The film does its own bit of screw-tightening, building the dramatic tension along with the physical pressure in the well, until the break finally comes. In rapid succession, a failed pressure test leads seawater then mud then oil and finally explosive gas to come rocketing up through the rig, which is consumed in a massive fireball, leaving in its wake one of the most spectacular towering infernos ever caught on celluloid. From that point on, we see virtually everything through the eyes of chief electronics technician Mike Williams (Wahlberg), who exudes rugged, blue-collar gravitas as he uses every ounce of his wits, strength and guile both to save his fellow crew members and to get himself back home to his wife (Kate Hudson, daughter of Russell’s longtime partner Goldie Hawn) and young daughter.
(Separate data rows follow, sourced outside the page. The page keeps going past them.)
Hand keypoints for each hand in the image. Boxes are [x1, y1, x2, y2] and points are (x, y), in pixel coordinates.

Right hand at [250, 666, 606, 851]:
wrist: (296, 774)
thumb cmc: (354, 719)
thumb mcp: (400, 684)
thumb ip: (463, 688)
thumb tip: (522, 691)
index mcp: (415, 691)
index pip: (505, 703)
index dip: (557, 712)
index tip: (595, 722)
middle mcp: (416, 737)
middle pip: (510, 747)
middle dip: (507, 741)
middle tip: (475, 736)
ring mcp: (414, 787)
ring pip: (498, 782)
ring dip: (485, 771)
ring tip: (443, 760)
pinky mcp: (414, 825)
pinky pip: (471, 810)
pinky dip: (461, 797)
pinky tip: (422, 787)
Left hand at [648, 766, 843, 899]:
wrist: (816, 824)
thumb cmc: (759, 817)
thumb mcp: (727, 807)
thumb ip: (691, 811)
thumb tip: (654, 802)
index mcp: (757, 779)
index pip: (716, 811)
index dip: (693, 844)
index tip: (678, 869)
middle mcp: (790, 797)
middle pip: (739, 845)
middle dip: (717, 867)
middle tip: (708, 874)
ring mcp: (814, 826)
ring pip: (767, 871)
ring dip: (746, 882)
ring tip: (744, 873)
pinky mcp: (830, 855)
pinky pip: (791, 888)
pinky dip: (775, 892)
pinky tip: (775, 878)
The roughly 40-minute stretch covering the disaster itself is, of course, why the film was made and it’s well worth the price of admission alone. To choreograph such elaborate chaos, the literal unleashing of hell on earth, in ways that manage both to serve as an all-out assault on the senses and to be just magnificently beautiful was a monumental undertaking. Despite tremendous challenges, Berg and company stick the landing. Do not be surprised if cinematographer Enrique Chediak, visual effects supervisor Craig Hammack, production designer Chris Seagers, editors Gabriel Fleming and Colby Parker Jr. and possibly even Berg himself take home a proverbial boatload of Academy Awards next year.
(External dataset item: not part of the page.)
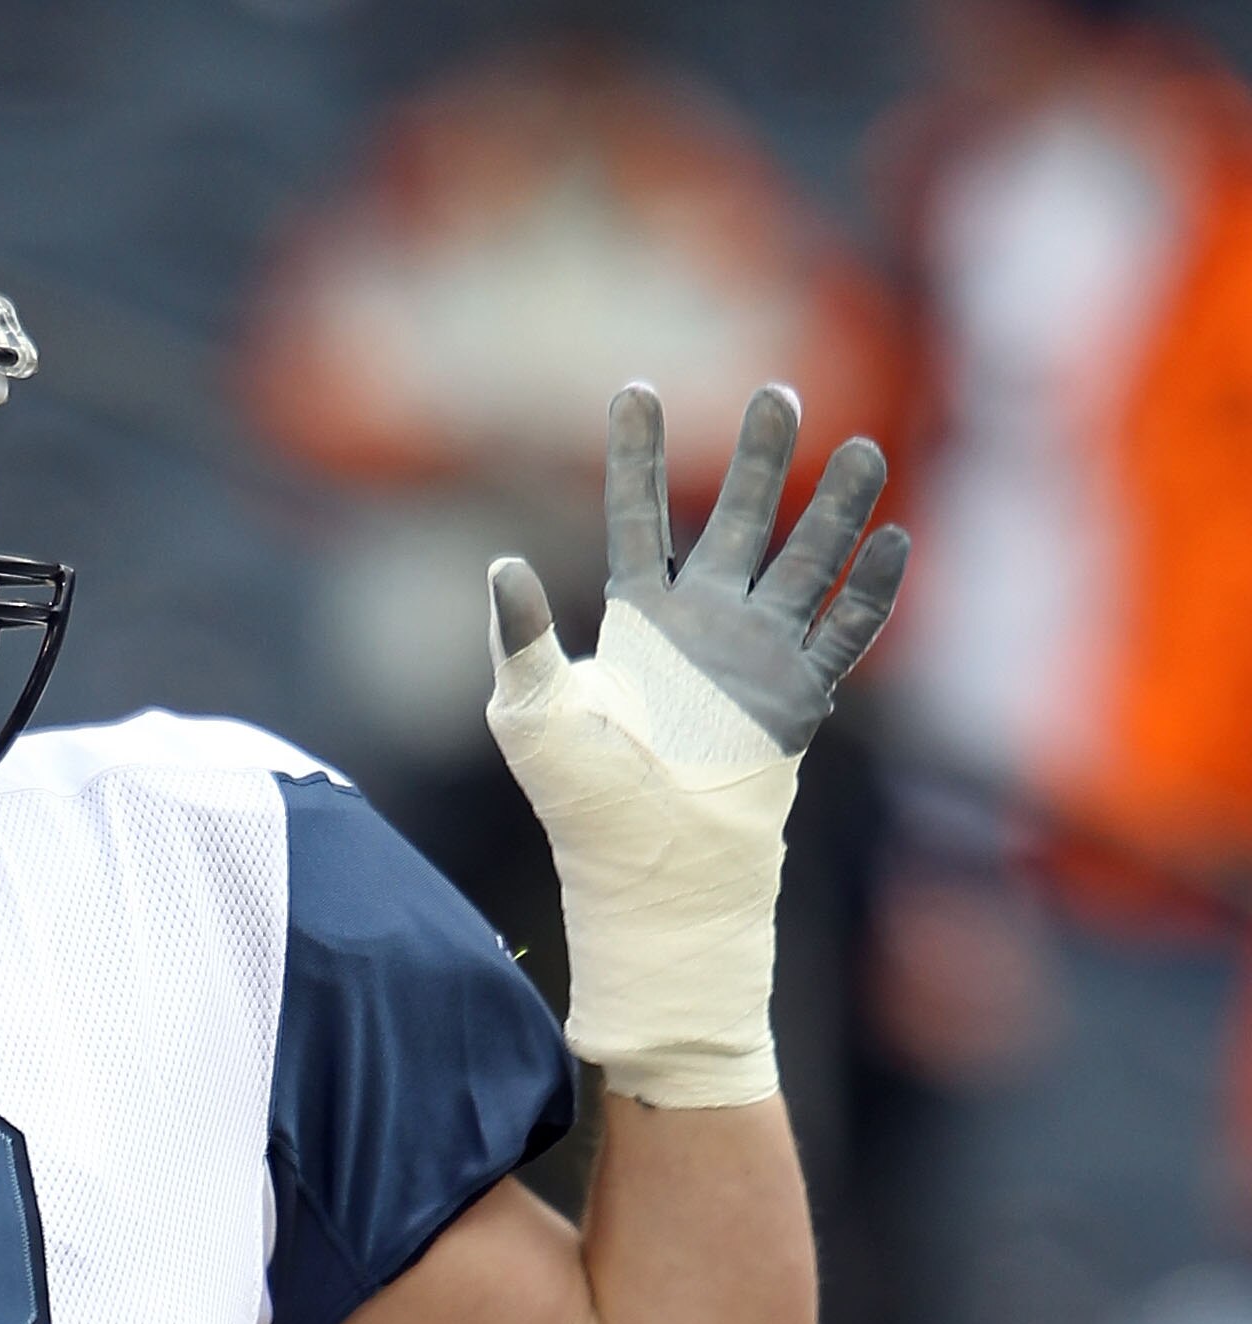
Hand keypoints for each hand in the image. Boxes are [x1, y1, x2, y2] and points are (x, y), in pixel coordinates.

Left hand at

For sure, the film has its flaws. Neither of the female co-stars (Hudson and Gina Rodriguez as navigator Andrea Fleytas) are particularly well-served and it fails the Bechdel test miserably. Given how well we all know the rig’s eventual fate, the early scenes probably could have made do with just one or two ominous portents of foreshadowing, rather than the seven or eight we actually get. But Deepwater Horizon nonetheless stands as a major triumph of cinematic craft and one that deserves your attention.